Male Contraception: are you on the pill?


For years women have been taking different forms of birth control which often have a negative impact on their bodies, however, due to the fear of unexpected pregnancy, they continue to carry on – even when the side effects aren’t so nice. 


However, with new developments with the male pill, could this bring a more positive attitude towards shared responsibilities with sex?

At the moment there are only four types of contraception for men:


remaining celibate, which for the majority isn’t really an option; the withdrawal, better known as the pullout method, which still carries massive risk of pregnancy; condoms which are becoming less popular due to being ‘less satisfying’ and a vasectomy, which is rather extreme and not always reversible.

Bringing in a male contraceptive pill will increase male awareness surrounding birth control and the responsibility behind it. Men will then be forced to create doctors appointments and have to try different methods to see what suits them. This will then normalise equal responsibility when it comes to birth control in general.

If eventually this became as normal as female birth control, it will then shift a lot of sexist blame off women, when it comes to accidental pregnancies as it won’t only be the women sat in the doctors office being asked why they weren’t on birth control. It will lift the stigma from women ‘falling pregnant’ as men will have just as much responsibility as women do now. A man taking the pill would also allow women who can’t be on their own form of birth control due to health reasons, to relax and not have to worry as much.

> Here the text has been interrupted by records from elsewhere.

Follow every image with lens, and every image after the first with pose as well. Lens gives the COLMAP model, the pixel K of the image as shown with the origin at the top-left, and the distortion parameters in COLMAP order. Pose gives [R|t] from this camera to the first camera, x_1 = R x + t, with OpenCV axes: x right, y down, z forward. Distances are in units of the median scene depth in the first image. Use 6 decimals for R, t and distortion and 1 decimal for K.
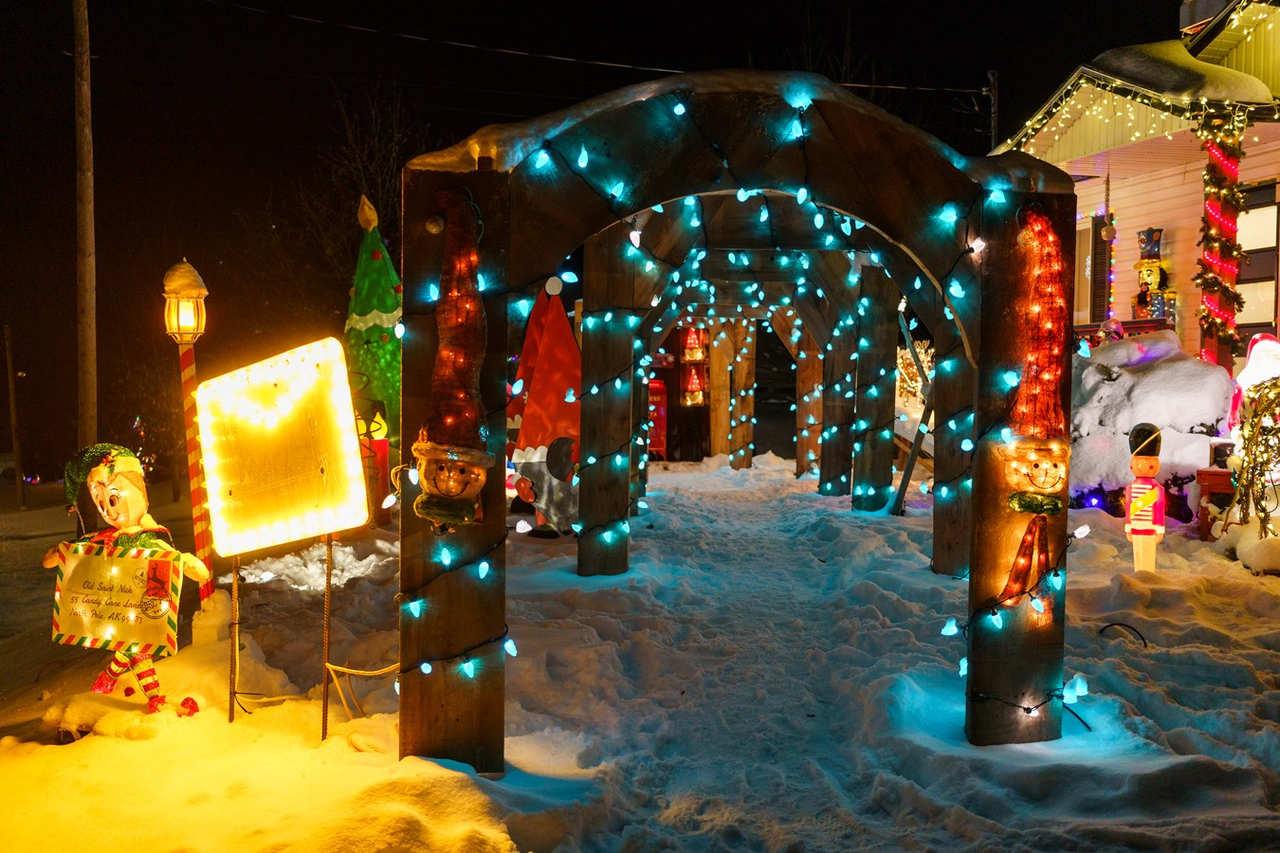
lens RADIAL K [[1314.1, 0, 640.0], [0, 1314.1, 426.5], [0, 0, 1]] dist [0.009837, -0.013842]
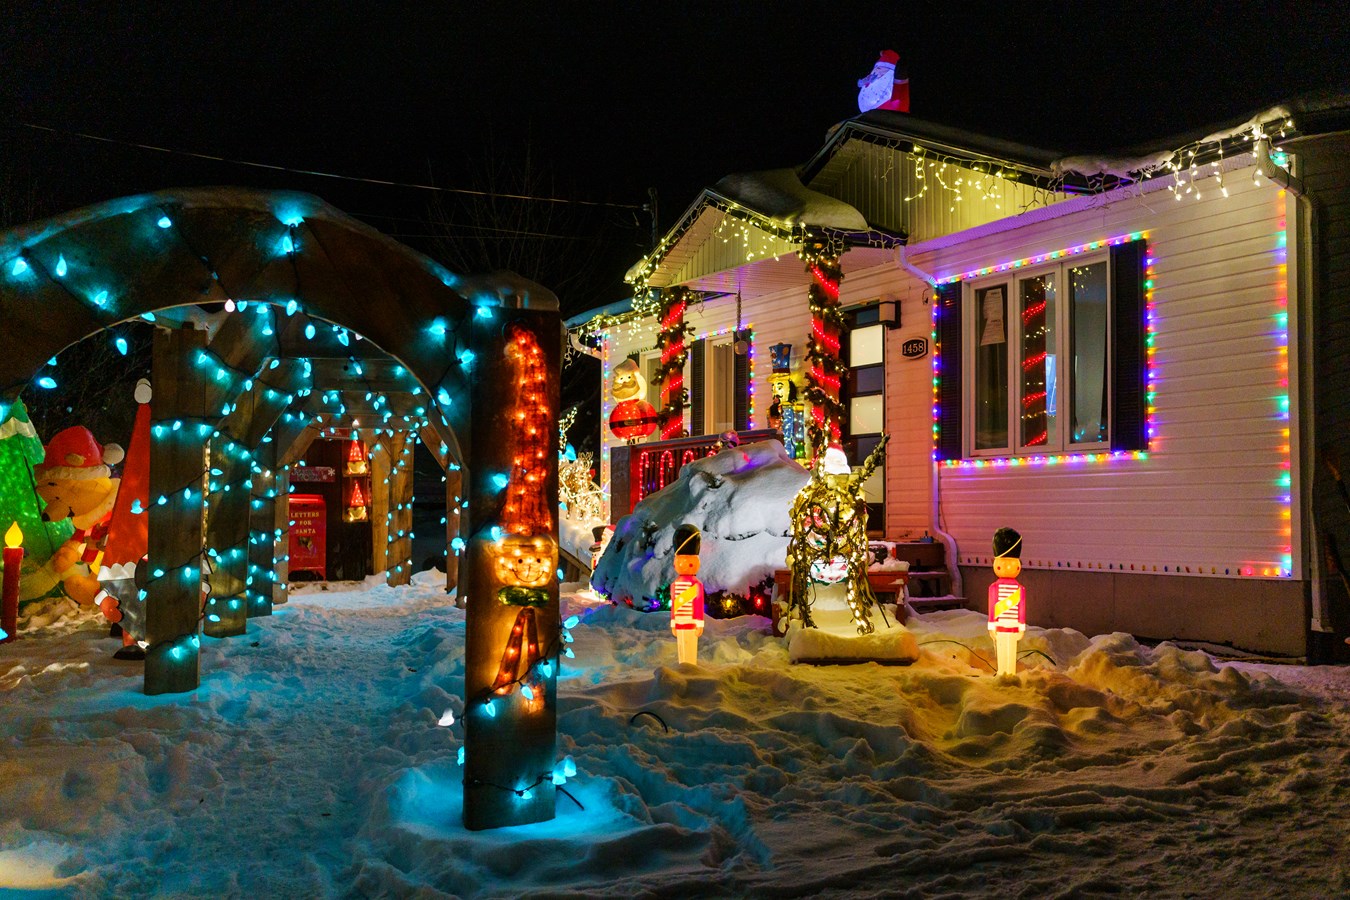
lens RADIAL K [[1386.0, 0, 675.0], [0, 1386.0, 450.0], [0, 0, 1]] dist [0.009837, -0.013842]
pose [[0.974496, -0.003232, 0.224380, 0.148802], [0.018744, 0.997574, -0.067037, 0.015397], [-0.223619, 0.069533, 0.972193, -0.118106]]
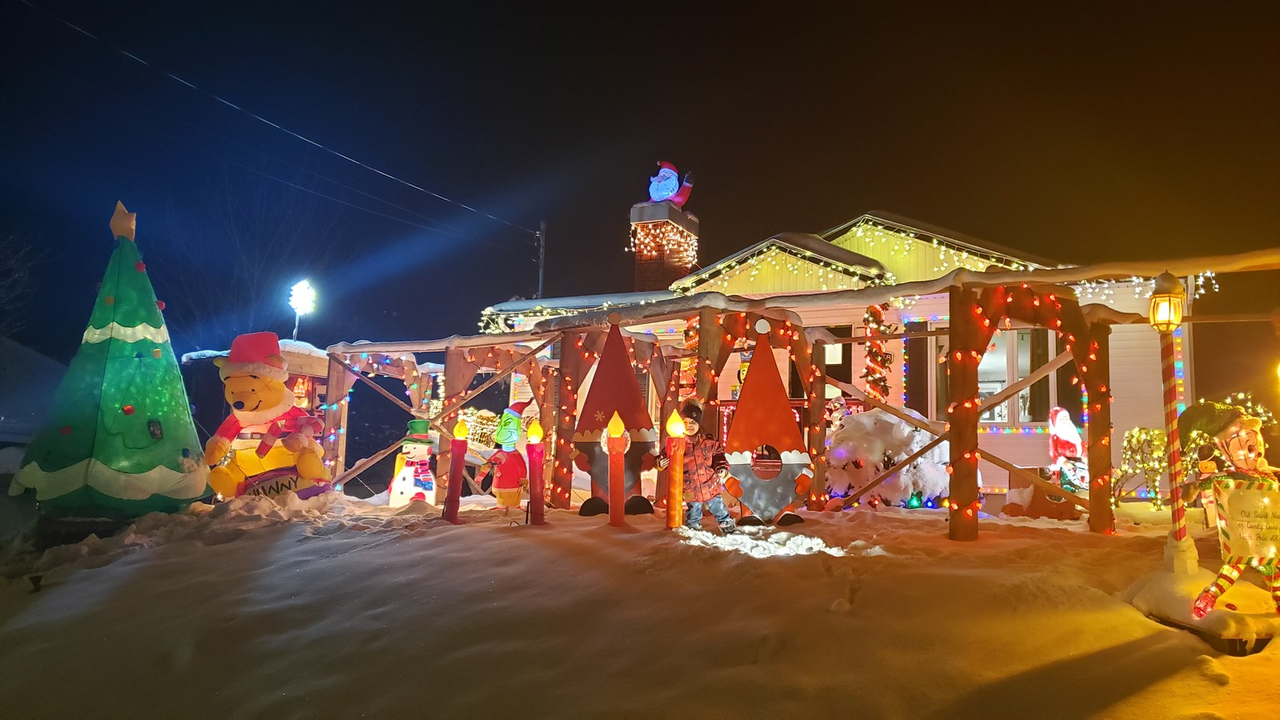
lens RADIAL K [[988.2, 0, 633.1], [0, 988.2, 344.9], [0, 0, 1]] dist [0.127175, -0.251005]
pose [[0.664562, 0.129417, 0.735941, -1.501596], [-0.011117, 0.986491, -0.163438, 0.123175], [-0.747151, 0.100433, 0.657023, 0.801664]]
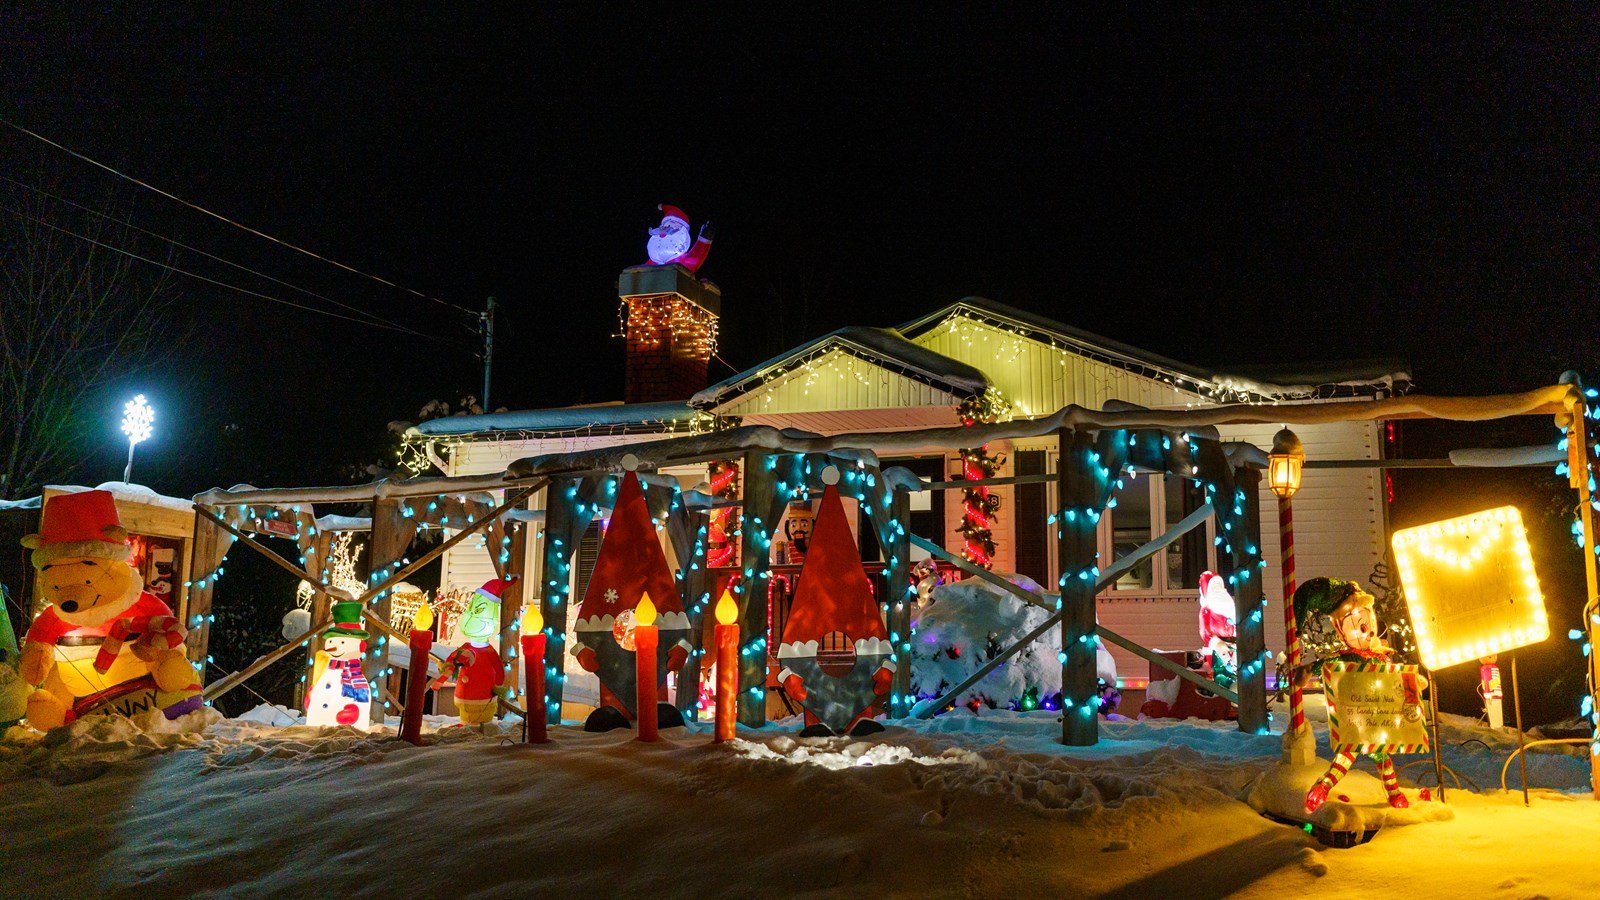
lens RADIAL K [[1641.2, 0, 799.0], [0, 1641.2, 357.9], [0, 0, 1]] dist [-0.000032, -0.001524]
pose [[0.566360, 0.176130, 0.805118, -1.901811], [0.015081, 0.974519, -0.223798, 0.144292], [-0.824020, 0.138892, 0.549272, 0.572462]]
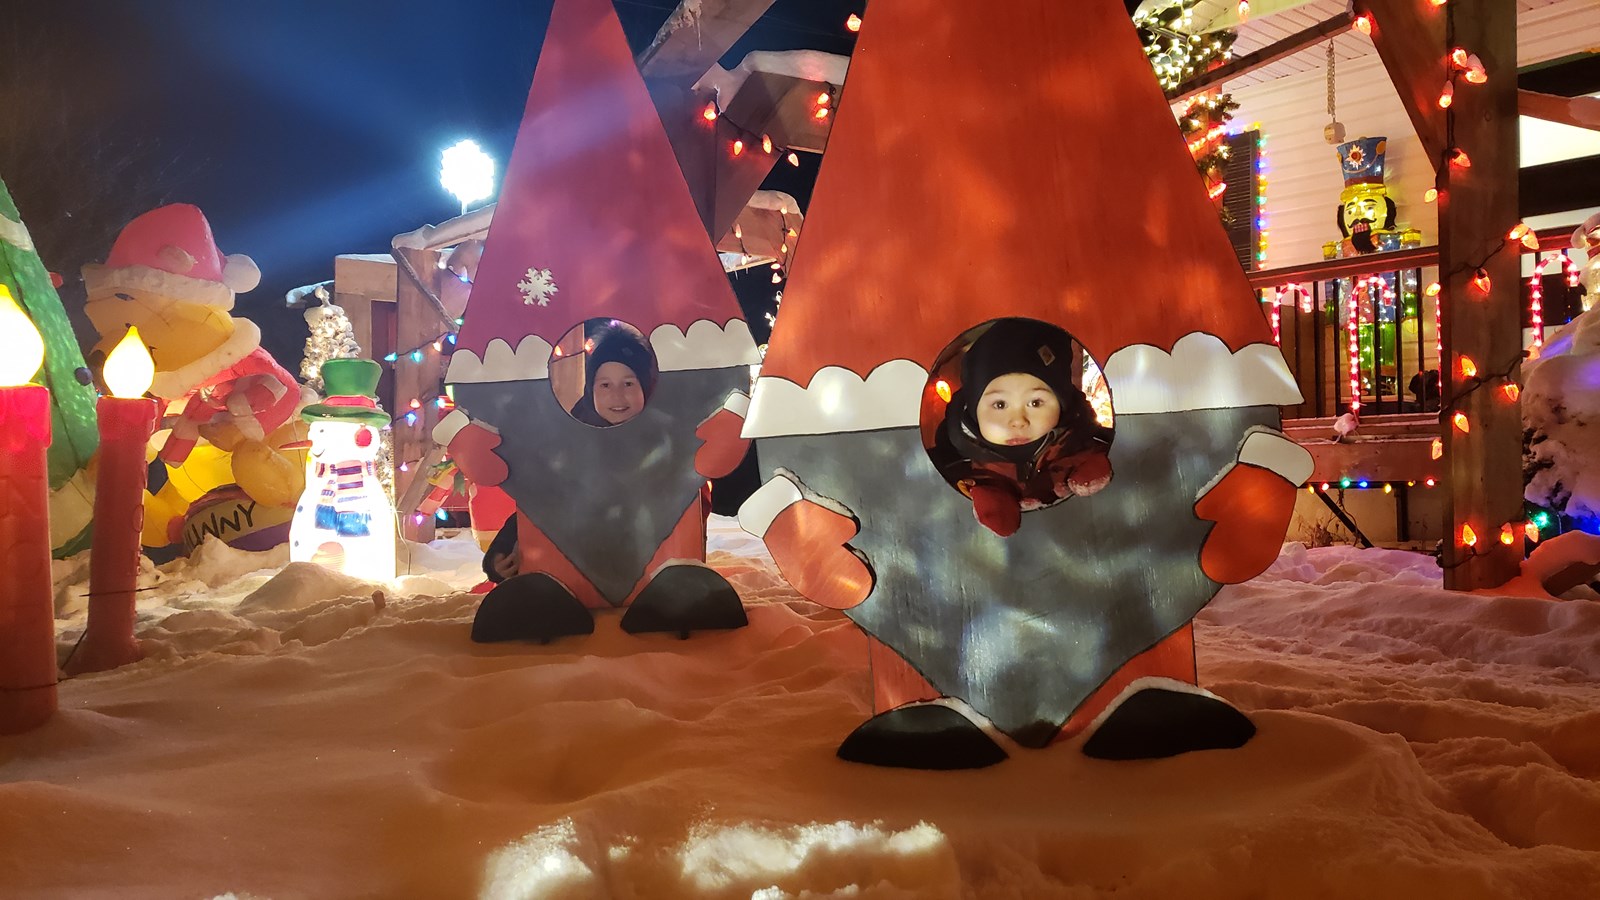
lens RADIAL K [[1239.7, 0, 801.3], [0, 1239.7, 431.6], [0, 0, 1]] dist [0.009490, 0.004052]
pose [[0.907883, 0.008789, 0.419131, -0.320037], [0.018102, 0.998026, -0.060140, 0.070464], [-0.418832, 0.062187, 0.905932, 1.434170]]
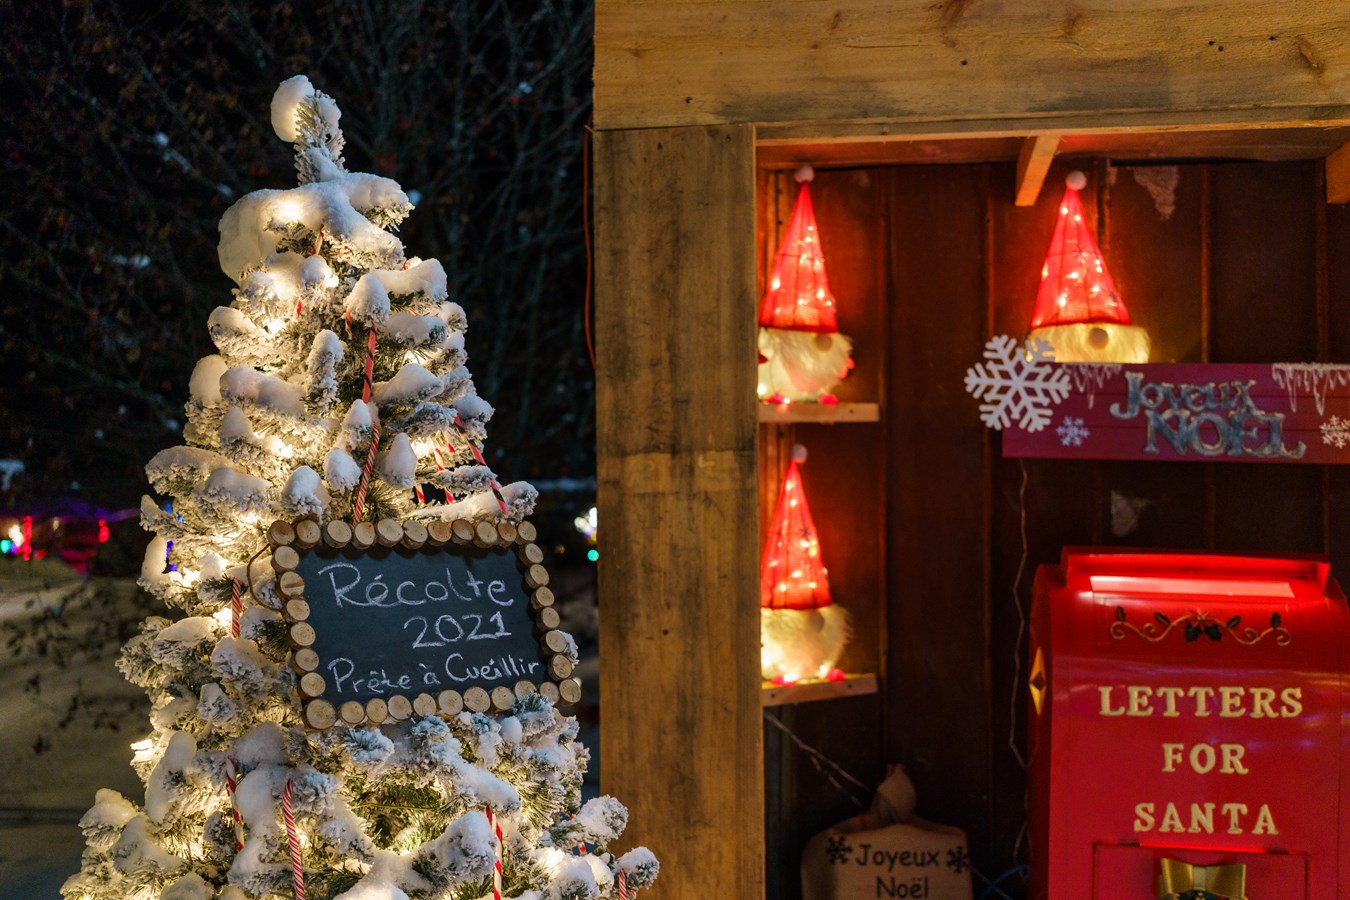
lens RADIAL K [[1386.0, 0, 675.0], [0, 1386.0, 450.0], [0, 0, 1]] dist [0.009837, -0.013842]
pose [[0.925812, -0.002037, -0.377978, 0.034231], [-0.005316, 0.999816, -0.018407, -0.157705], [0.377946, 0.019051, 0.925632, 3.060484]]
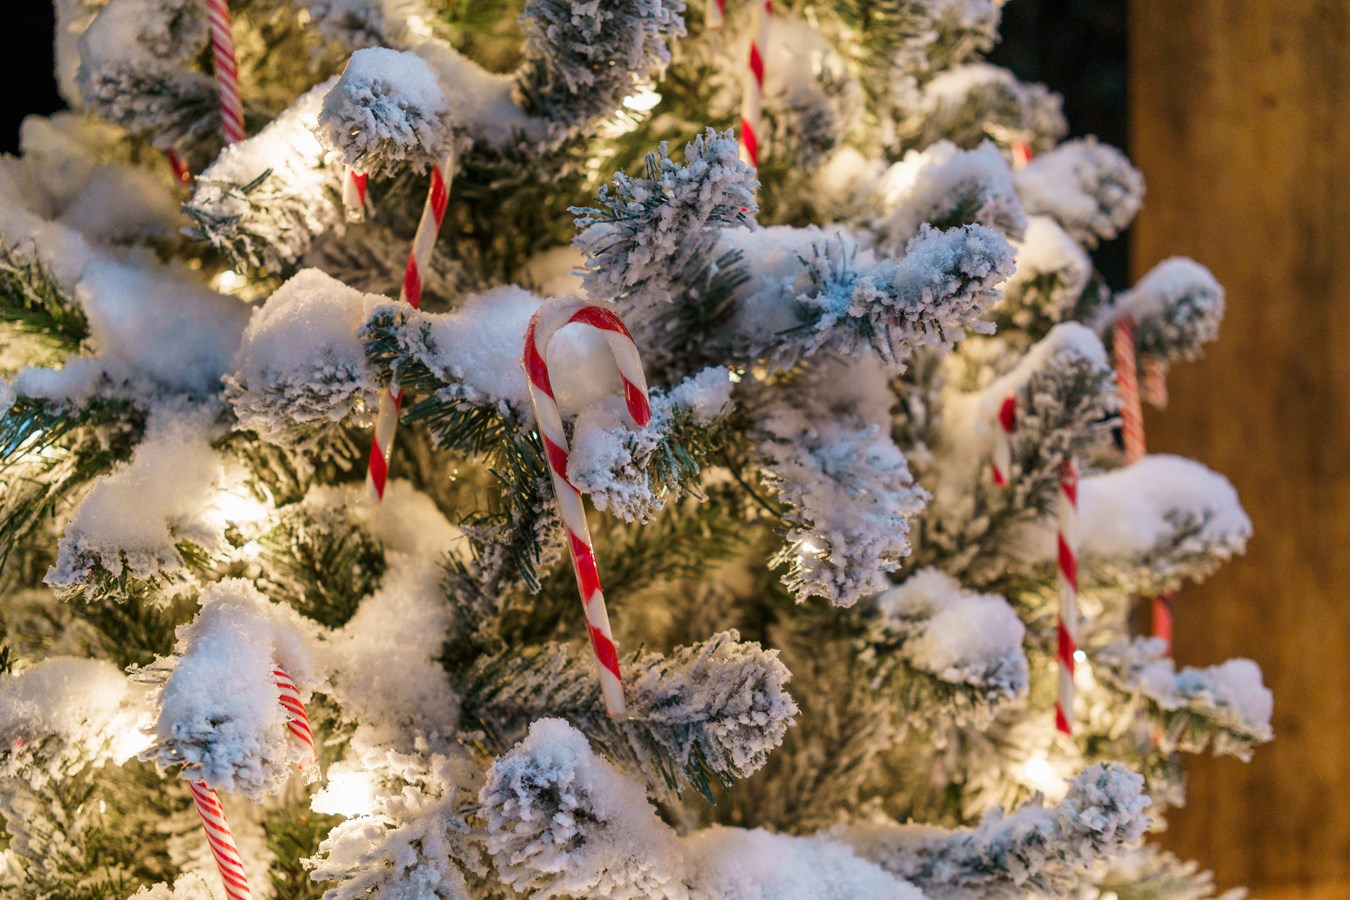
lens RADIAL K [[1424.2, 0, 675.0], [0, 1424.2, 450.0], [0, 0, 1]] dist [0.003848, -0.001906]
pose [[0.685959, -0.009165, -0.727582, -0.039728], [-0.022448, 0.999178, -0.033750, -0.033485], [0.727293, 0.039484, 0.685190, 3.257584]]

However as positive as this creation is, the negatives could possibly out-weigh the pros due to their extreme outcomes. Such as, increased STIs, if two people are on the pill, it is unlikely they are then going to take a third precaution by wearing a condom, even though they are the only STI preventatives. Following on from that, the excuse ‘I’m on the pill’ could also be used to get women to have unprotected sex, a lot of men already try and find any excuse to not wear a condom, this will be a perfect excuse and a very convincing one to use to get out of wearing one.

Trust has also been found to be a big issue within this invention, not many women have said that they would trust their partner too take it correctly, or even at all, especially since they are the ones at risk. Men will have less motivation to take the pill at the same time everyday as it’s not them who are physically affected by the outcome if they don’t.

There were a number of side effects that came with the contraceptive when it was being tested, including pain, depression, acne and a change in libido; although this is relatively similar to female contraception, the rate of the side effects was higher than what women experience using hormonal birth control. However, the hormonal side effects in men were less than what women go through, it’s just a matter of tolerance for these side effects and although preventing pregnancy is important for men, it is not important to their health.

More male contraception will bring so many positives to peoples sex lives and the taboo around safe sex, but until they can bring it up to scratch they should think about making better alternatives; female birth control should be more accessible and safer; the plan b and the morning after pill should cost less (and in some cases be free) and abortion shouldn’t be branded as murder and should be more accepted.